Abraham B. Yehoshua è affaticato, la notizia dell'accordo con gli Emirati Arabi Uniti arriva in serata, giornate lunghe, le proteste implacabili contro il governo Netanyahu a rischio dell'ennesima sfida elettorale, la paura del coronavirus che grava sull'orizzonte 'di tutti e sul suo in particolare, uno dei maggiori scrittori israeliani, un irriducibile del processo di pace che alla vigilia del suo ottantaquattresimo compleanno continua a ricordare ai cugini palestinesi la comune identità mediterranea. Non vorrebbe parlare, dice. Poi la passione lo accende. È sempre così con Yehoshua.
Come sta: vive con il Paese una giornata storica? «Diciamo che è una giornata molto importante, non so se storica ma assolutamente importante e positiva. Non conosco i dettagli dell'accordo ma è da parecchio tempo che sappiamo di contatti e colloqui in corso con Abu Dhabi. Ora la relazione esce allo scoperto e viene formalizzata, bene. Qualsiasi miglioramento nei rapporti con il mondo arabo è una buona notizia. Di certo però questo accordo non promuove uno Stato palestinese».
I palestinesi si sentono traditi per l'ennesima volta dagli arabi. Hanno ragione a non considerare un progresso neppure il fatto che l'accordo sospenda l'annessione dei territori palestinesi pianificata dal premier Benjamin Netanyahu? «L'annessione era una questione simbolica, di fatto procede in modo ufficioso. I palestinesi sono molto arrabbiati, è vero, eppure dal canto loro non fanno proposte praticabili in direzione della nascita di uno Stato indipendente, a Gaza sparano per nulla. Non credo che ormai vedremo più realizzata la soluzione due popoli per due Stati. Israele non può evacuare gli insediamenti, i palestinesi vogliono un solo Stato, andiamo inevitabilmente verso la formazione di uno Stato bi-nazionale».
Crede che a quasi trent'anni di distanza dalla pace di Oslo sia la soluzione? «La soluzione no ma la conseguenza della storia. Lo Stato bi-nazionale è il nostro futuro, dobbiamo cercare di arrivarci gradualmente, passo dopo passo, senza guerra, ma non ci sono alternative».
L'accordo tra Israele ed Emirati va nella direzione di una lenta normalizzazione con il mondo arabo? «Non esiste qualcosa come il mondo arabo: esistono l'Egitto, la Giordania, la Siria, l'Iraq, l'Arabia Saudita. Con l'Egitto e la Giordania abbiamo infine normalizzato i rapporti e neutralizzato il conflitto, con la Siria e l'Iraq c'è tuttora la guerra, con l'Arabia Saudita c'è una specie di pace».
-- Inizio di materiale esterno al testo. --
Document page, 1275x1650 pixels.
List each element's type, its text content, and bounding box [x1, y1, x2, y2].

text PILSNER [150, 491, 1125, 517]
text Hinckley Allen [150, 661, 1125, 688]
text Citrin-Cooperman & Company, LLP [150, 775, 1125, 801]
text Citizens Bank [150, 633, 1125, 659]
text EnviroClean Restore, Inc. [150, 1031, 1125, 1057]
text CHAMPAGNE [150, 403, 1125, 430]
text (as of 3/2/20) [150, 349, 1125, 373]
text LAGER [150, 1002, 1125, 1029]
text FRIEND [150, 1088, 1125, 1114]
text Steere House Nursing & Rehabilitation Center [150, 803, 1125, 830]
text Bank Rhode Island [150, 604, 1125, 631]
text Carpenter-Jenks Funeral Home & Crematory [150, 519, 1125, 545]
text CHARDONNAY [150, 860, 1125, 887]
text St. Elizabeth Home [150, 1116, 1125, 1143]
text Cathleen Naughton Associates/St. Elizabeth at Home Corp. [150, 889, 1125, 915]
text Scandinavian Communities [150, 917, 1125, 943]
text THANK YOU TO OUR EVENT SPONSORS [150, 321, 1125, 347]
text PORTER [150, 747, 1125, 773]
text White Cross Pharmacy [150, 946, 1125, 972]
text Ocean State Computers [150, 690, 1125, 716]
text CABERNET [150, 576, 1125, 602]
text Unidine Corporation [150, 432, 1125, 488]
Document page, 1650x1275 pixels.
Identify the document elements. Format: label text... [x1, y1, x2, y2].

Il presidente israeliano Rivlin ha invitato a Gerusalemme il principe ereditario emiratino. Il momento è paragonabile agli accordi di Camp David tra l'egiziano Sadat e l'avversario Menachem Begin o a quelli de 1994 tra Yitzhak Rabin e il re giordano Hussein? «Questo accordo con gli Emirati è importante, lo ripeto, è il frutto di rapporti avviati da tempo, ma non è paragonabile a quello con l'Egitto né a quello con la Giordania, perché Israele non ha confini in comune con gli Emirati, non aveva guerre in corso con Abu Dhabi o territori contesi da rivendicare. Sarà piuttosto una questione molto economica, un po' militare, legata alla comune opposizione all'Iran».
Nessun contributo al dialogo con i palestinesi? «Magari i palestinesi riceveranno un po' di soldi. Ma hanno perso l'attimo per 23 anni, ora, a entrambi, a loro come a noi, non resta che lo Stato binazionale».